↓

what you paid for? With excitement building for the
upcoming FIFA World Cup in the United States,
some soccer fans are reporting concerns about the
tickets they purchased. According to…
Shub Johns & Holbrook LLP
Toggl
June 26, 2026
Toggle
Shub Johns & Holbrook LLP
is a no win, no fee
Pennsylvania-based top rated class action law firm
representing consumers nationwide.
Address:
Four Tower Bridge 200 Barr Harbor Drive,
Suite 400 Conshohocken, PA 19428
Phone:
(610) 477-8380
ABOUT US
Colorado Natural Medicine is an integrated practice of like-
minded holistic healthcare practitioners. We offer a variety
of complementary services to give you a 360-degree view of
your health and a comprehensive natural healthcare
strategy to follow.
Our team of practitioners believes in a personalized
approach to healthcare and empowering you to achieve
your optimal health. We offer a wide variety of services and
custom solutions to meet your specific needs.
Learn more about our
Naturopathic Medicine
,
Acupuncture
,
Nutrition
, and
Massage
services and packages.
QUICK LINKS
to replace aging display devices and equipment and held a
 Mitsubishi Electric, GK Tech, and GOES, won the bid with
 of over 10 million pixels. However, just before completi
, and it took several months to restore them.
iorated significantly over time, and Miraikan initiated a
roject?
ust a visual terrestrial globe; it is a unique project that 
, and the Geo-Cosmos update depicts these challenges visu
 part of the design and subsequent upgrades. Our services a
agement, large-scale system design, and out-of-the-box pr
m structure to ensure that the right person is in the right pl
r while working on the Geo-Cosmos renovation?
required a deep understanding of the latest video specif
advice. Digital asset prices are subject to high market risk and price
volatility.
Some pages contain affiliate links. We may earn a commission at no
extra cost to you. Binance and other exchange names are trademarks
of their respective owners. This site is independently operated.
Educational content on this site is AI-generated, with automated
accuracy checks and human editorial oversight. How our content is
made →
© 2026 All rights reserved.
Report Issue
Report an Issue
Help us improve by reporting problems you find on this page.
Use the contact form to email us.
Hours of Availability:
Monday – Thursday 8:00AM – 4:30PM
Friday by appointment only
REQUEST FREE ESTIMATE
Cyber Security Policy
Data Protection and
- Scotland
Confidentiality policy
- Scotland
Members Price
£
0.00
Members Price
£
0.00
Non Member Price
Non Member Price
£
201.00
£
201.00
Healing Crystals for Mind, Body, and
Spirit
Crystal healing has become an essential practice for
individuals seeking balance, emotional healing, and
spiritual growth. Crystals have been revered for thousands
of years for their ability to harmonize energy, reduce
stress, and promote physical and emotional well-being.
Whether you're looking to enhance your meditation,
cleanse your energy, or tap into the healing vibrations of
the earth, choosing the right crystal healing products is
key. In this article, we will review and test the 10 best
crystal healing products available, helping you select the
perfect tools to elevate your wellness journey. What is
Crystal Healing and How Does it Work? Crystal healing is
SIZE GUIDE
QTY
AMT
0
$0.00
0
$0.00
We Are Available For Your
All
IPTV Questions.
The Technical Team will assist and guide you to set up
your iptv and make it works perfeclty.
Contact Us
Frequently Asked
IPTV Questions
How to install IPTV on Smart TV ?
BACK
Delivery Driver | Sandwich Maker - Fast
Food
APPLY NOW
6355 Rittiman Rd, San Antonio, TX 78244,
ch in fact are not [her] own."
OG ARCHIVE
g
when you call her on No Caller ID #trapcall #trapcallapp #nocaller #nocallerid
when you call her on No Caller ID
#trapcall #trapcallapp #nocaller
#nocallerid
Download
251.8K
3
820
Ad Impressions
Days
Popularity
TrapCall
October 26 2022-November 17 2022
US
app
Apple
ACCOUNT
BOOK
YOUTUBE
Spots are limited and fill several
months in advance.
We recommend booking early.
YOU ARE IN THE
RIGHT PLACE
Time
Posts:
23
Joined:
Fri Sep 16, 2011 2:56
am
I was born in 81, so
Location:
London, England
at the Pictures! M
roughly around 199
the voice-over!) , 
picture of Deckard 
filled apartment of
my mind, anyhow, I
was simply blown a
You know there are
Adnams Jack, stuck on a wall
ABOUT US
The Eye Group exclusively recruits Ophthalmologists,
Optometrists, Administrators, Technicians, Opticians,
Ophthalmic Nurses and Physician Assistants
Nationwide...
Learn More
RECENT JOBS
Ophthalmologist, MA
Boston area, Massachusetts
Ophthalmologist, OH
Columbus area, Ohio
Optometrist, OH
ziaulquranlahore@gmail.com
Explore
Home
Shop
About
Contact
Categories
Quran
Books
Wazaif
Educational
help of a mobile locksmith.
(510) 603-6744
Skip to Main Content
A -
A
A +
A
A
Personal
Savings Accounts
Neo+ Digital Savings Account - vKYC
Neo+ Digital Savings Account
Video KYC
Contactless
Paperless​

↑

**Task details**
Once more, give all the records exactly as they were written.

**Your solution**
what you paid for? With excitement building for the
upcoming FIFA World Cup in the United States,
some soccer fans are reporting concerns about the
tickets they purchased. According to…
Shub Johns & Holbrook LLP
Toggl
June 26, 2026
Toggle
Shub Johns & Holbrook LLP
is a no win, no fee
Pennsylvania-based top rated class action law firm
representing consumers nationwide.
Address:
Four Tower Bridge 200 Barr Harbor Drive,
Suite 400 Conshohocken, PA 19428
Phone:
(610) 477-8380
ABOUT US
Colorado Natural Medicine is an integrated practice of like-
minded holistic healthcare practitioners. We offer a variety
of complementary services to give you a 360-degree view of
your health and a comprehensive natural healthcare
strategy to follow.
Our team of practitioners believes in a personalized
approach to healthcare and empowering you to achieve
your optimal health. We offer a wide variety of services and
custom solutions to meet your specific needs.
Learn more about our
Naturopathic Medicine
,
Acupuncture
,
Nutrition
, and
Massage
services and packages.
QUICK LINKS
to replace aging display devices and equipment and held a
 Mitsubishi Electric, GK Tech, and GOES, won the bid with
 of over 10 million pixels. However, just before completi
, and it took several months to restore them.
iorated significantly over time, and Miraikan initiated a
roject?
ust a visual terrestrial globe; it is a unique project that 
, and the Geo-Cosmos update depicts these challenges visu
 part of the design and subsequent upgrades. Our services a
agement, large-scale system design, and out-of-the-box pr
m structure to ensure that the right person is in the right pl
r while working on the Geo-Cosmos renovation?
required a deep understanding of the latest video specif
advice. Digital asset prices are subject to high market risk and price
volatility.
Some pages contain affiliate links. We may earn a commission at no
extra cost to you. Binance and other exchange names are trademarks
of their respective owners. This site is independently operated.
Educational content on this site is AI-generated, with automated
accuracy checks and human editorial oversight. How our content is
made →
© 2026 All rights reserved.
Report Issue
Report an Issue
Help us improve by reporting problems you find on this page.
Use the contact form to email us.
Hours of Availability:
Monday – Thursday 8:00AM – 4:30PM
Friday by appointment only
REQUEST FREE ESTIMATE
Cyber Security Policy
Data Protection and
- Scotland
Confidentiality policy
- Scotland
Members Price
£
0.00
Members Price
£
0.00
Non Member Price
Non Member Price
£
201.00
£
201.00
Healing Crystals for Mind, Body, and
Spirit
Crystal healing has become an essential practice for
individuals seeking balance, emotional healing, and
spiritual growth. Crystals have been revered for thousands
of years for their ability to harmonize energy, reduce
stress, and promote physical and emotional well-being.
Whether you're looking to enhance your meditation,
cleanse your energy, or tap into the healing vibrations of
the earth, choosing the right crystal healing products is
key. In this article, we will review and test the 10 best
crystal healing products available, helping you select the
perfect tools to elevate your wellness journey. What is
Crystal Healing and How Does it Work? Crystal healing is
SIZE GUIDE
QTY
AMT
0
$0.00
0
$0.00
We Are Available For Your
All
IPTV Questions.
The Technical Team will assist and guide you to set up
your iptv and make it works perfeclty.
Contact Us
Frequently Asked
IPTV Questions
How to install IPTV on Smart TV ?
BACK
Delivery Driver | Sandwich Maker - Fast
Food
APPLY NOW
6355 Rittiman Rd, San Antonio, TX 78244,
ch in fact are not [her] own."
OG ARCHIVE
g
when you call her on No Caller ID #trapcall #trapcallapp #nocaller #nocallerid
when you call her on No Caller ID
#trapcall #trapcallapp #nocaller
#nocallerid
Download
251.8K
3
820
Ad Impressions
Days
Popularity
TrapCall
October 26 2022-November 17 2022
US
app
Apple
ACCOUNT
BOOK
YOUTUBE
Spots are limited and fill several
months in advance.
We recommend booking early.
YOU ARE IN THE
RIGHT PLACE
Time
Posts:
23
Joined:
Fri Sep 16, 2011 2:56
am
I was born in 81, so
Location:
London, England
at the Pictures! M
roughly around 199
the voice-over!) , 
picture of Deckard 
filled apartment of
my mind, anyhow, I
was simply blown a
You know there are
Adnams Jack, stuck on a wall
ABOUT US
The Eye Group exclusively recruits Ophthalmologists,
Optometrists, Administrators, Technicians, Opticians,
Ophthalmic Nurses and Physician Assistants
Nationwide...
Learn More
RECENT JOBS
Ophthalmologist, MA
Boston area, Massachusetts
Ophthalmologist, OH
Columbus area, Ohio
Optometrist, OH
ziaulquranlahore@gmail.com
Explore
Home
Shop
About
Contact
Categories
Quran
Books
Wazaif
Educational
help of a mobile locksmith.
(510) 603-6744
Skip to Main Content
A -
A
A +
A
A
Personal
Savings Accounts
Neo+ Digital Savings Account - vKYC
Neo+ Digital Savings Account
Video KYC
Contactless
Paperless​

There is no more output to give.